Forget fancy cameras in your iPhone, or iOS 10, or the lack of a headphone jack. The real thing to celebrate out of today’s iPhone 7 announcement is the end of the piddly ass 16-gigabyte iPhone. That dreaded “out of storage warning” will now be a thing of the past...at least until you load up your 32GB iPhone with millions of videos of your cat doing something cute.
The new iPhone 7 models will start at 32GB. Sure, Apple will still be selling older models at the 16GB entry point, but the company’s started down the road of slowly moving away from 16GB. An acknowledgement that for years this has been regressive and stupid.

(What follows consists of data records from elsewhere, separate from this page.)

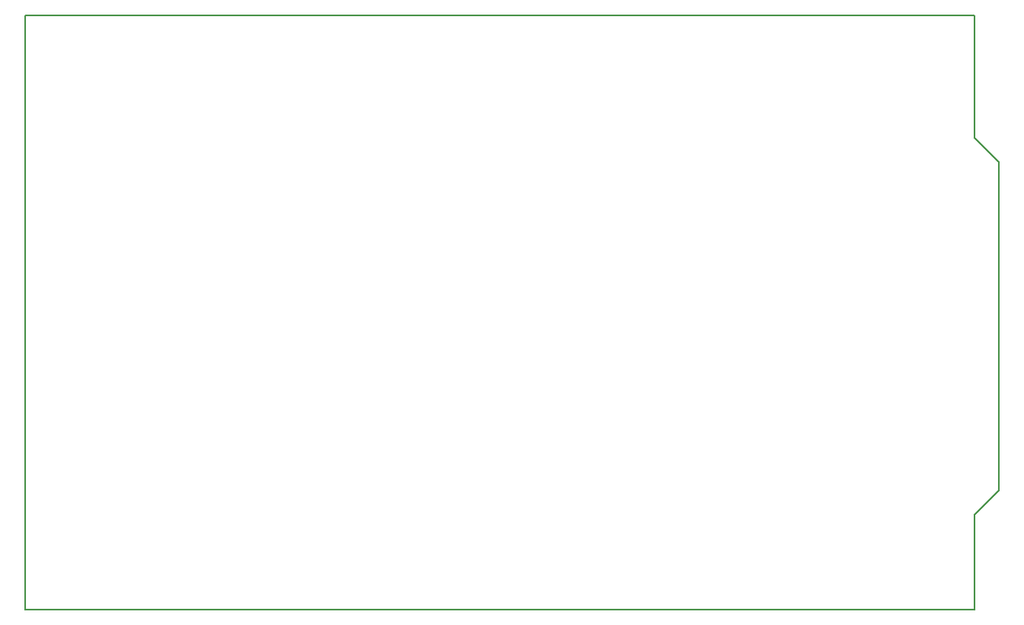
<source format=gbr>
%TF.GenerationSoftware,KiCad,Pcbnew,(5.1.6)-1*%
%TF.CreationDate,2021-10-14T14:48:08+02:00*%
%TF.ProjectId,DUE_Shield_v1,4455455f-5368-4696-956c-645f76312e6b,rev?*%
%TF.SameCoordinates,PX6296c50PY7c37510*%
%TF.FileFunction,Profile,NP*%
%FSLAX46Y46*%
G04 Gerber Fmt 4.6, Leading zero omitted, Abs format (unit mm)*
G04 Created by KiCad (PCBNEW (5.1.6)-1) date 2021-10-14 14:48:08*
%MOMM*%
%LPD*%
G01*
G04 APERTURE LIST*
%TA.AperFunction,Profile*%
%ADD10C,0.150000*%
%TD*%
G04 APERTURE END LIST*
D10*
X99060000Y9854000D02*
X99060000Y0D01*
X101600000Y12394000D02*
X99060000Y9854000D01*
X99060000Y49224000D02*
X101600000Y46684000D01*
X99060000Y0D02*
X0Y0D01*
X101600000Y46684000D02*
X101600000Y12394000D01*
X99060000Y62000000D02*
X99060000Y49224000D01*
X0Y62000000D02*
X99060000Y62000000D01*
X0Y0D02*
X0Y62000000D01*
M02*

</source>
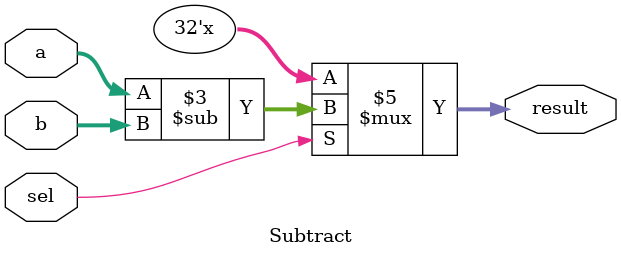
<source format=v>
`timescale 1ns / 1ps


module Subtract(input[31:0] a, b, input sel, output reg [31:0] result);

always@(*)
    if(sel == 1) begin
//        if(a < b) result = 32'b0;
         result = a - b;
    end
    else result = 32'bxxxxxxxxxxxxxxxxxxxxxxxxxxxxxxxx;


endmodule

</source>
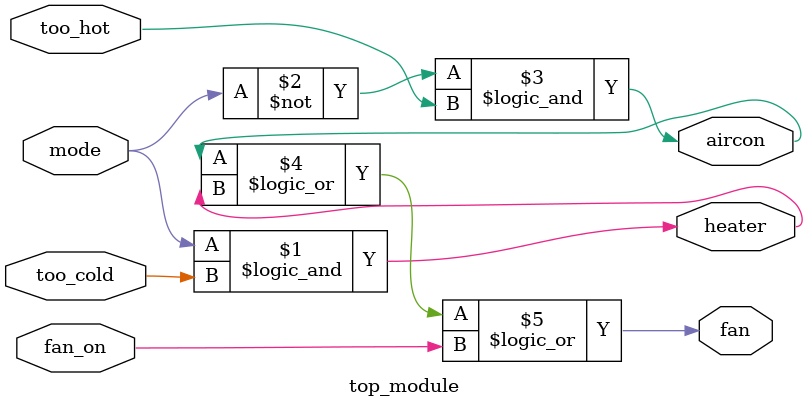
<source format=v>
module top_module (
    input too_cold,
    input too_hot,
    input mode,
    input fan_on,
    output heater,
    output aircon,
    output fan
); 
    
    assign heater = mode && too_cold;
    assign aircon = (~mode) && too_hot;
    assign fan = aircon || heater || fan_on;
    
endmodule

</source>
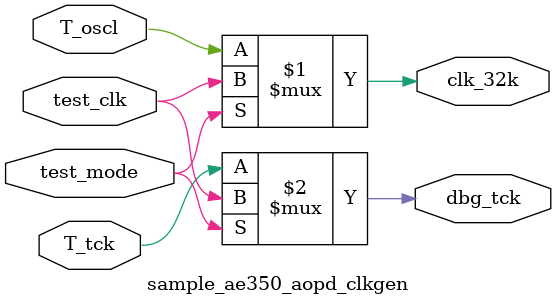
<source format=v>


module sample_ae350_aopd_clkgen (
input		test_mode,
input		test_clk,

output		clk_32k,
input		T_oscl,

output		dbg_tck,
input		T_tck
);

assign	clk_32k	= test_mode ? test_clk : T_oscl;
assign	dbg_tck	= test_mode ? test_clk : T_tck;

endmodule

</source>
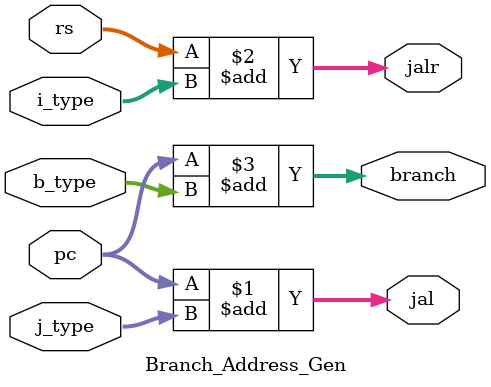
<source format=v>
`timescale 1ns / 1ps


module Branch_Address_Gen(
    // branch gen inputs
    input wire [31:0] rs,
    input wire [31:0] pc,
    input wire [31:0] i_type,
    input wire [31:0] j_type,
    input wire [31:0] b_type,
    // outputs of the branch addr gen
    output wire [31:0] jal,
    output wire [31:0] jalr,
    output wire [31:0] branch
    // what determines the type of output the generator generates?
    );
    
    assign jal = (pc) + j_type; // next experiment revert pc-4 to pc
    assign jalr = rs + i_type; // next eperiment turn 12 into rs
    assign branch = (pc) + b_type; // BE WEARY OF PC supposed to be pc-4
    
endmodule

</source>
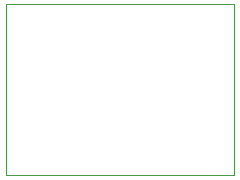
<source format=gbr>
G04 #@! TF.GenerationSoftware,KiCad,Pcbnew,7.0.6*
G04 #@! TF.CreationDate,2023-12-18T16:30:00+01:00*
G04 #@! TF.ProjectId,SMD-Transistor-Blinker,534d442d-5472-4616-9e73-6973746f722d,rev?*
G04 #@! TF.SameCoordinates,Original*
G04 #@! TF.FileFunction,Profile,NP*
%FSLAX46Y46*%
G04 Gerber Fmt 4.6, Leading zero omitted, Abs format (unit mm)*
G04 Created by KiCad (PCBNEW 7.0.6) date 2023-12-18 16:30:00*
%MOMM*%
%LPD*%
G01*
G04 APERTURE LIST*
G04 #@! TA.AperFunction,Profile*
%ADD10C,0.100000*%
G04 #@! TD*
G04 APERTURE END LIST*
D10*
X133604000Y-63786294D02*
X152857670Y-63786294D01*
X152857670Y-78232000D01*
X133604000Y-78232000D01*
X133604000Y-63786294D01*
M02*

</source>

Apple was the last major holdout on the 16GB front. Other smartphone makers with finite amounts of storage in their phones have long since moved onto larger pastures. Even phones with expandable storage, like those from LG and Samsung, left the 16GB storage option in the dust.
Apple held that tiny, overpriced hill all on its own. Charging Apple iPhone 6s users a minimum $649 for the privilege of having a phone capable of storing no more than a year’s worth of apps and photographs. If you wanted to save cash you could spring for the cheaper 16GB iPhone SE. But still, a 16GB phone is total lunacy. Who would make such a thing?
Remember, this wasn’t even really 16GB. Your available storage dropped when all the required apps and the operating system were crammed in, and it dropped further when you were forced to download a new OS update. Things got worse when you made the decision to add your own apps, many of which have seen their size balloon over the last few years. And then photos. How dare you take photos.
Like 8GB before it, 16GB just hasn’t been cutting it as a minimum size for an iPhone.
But now the 16GB iPhone is dead, and the 32GB iPhone has come to take its place as the entry point. Celebrate the death of the 16GB waste-of-cash by not making the same mistake many storage hungry iPhone users make. Splurge a little and get the bigger phone. You’ll appreciate it sooner than you think.